### [INSTRUCTION]
Convert the lines below into a JSON list of strings, one string per line, skipping any blank lines and leaving out the picture.

### [DATA EXCERPTS]
★ ★ ★ ★ ★

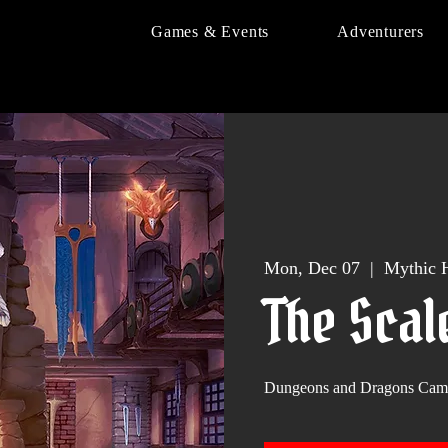
Games & Events
Adventurers
Mon, Dec 07
  |  
Mythic H
The Scal
Dungeons and Dragons Cam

★ ★ ★ ★ ★

### [RESPONSE]
[
  "Games & Events",
  "Adventurers",
  "Mon, Dec 07",
  "  |  ",
  "Mythic H",
  "The Scal",
  "Dungeons and Dragons Cam"
]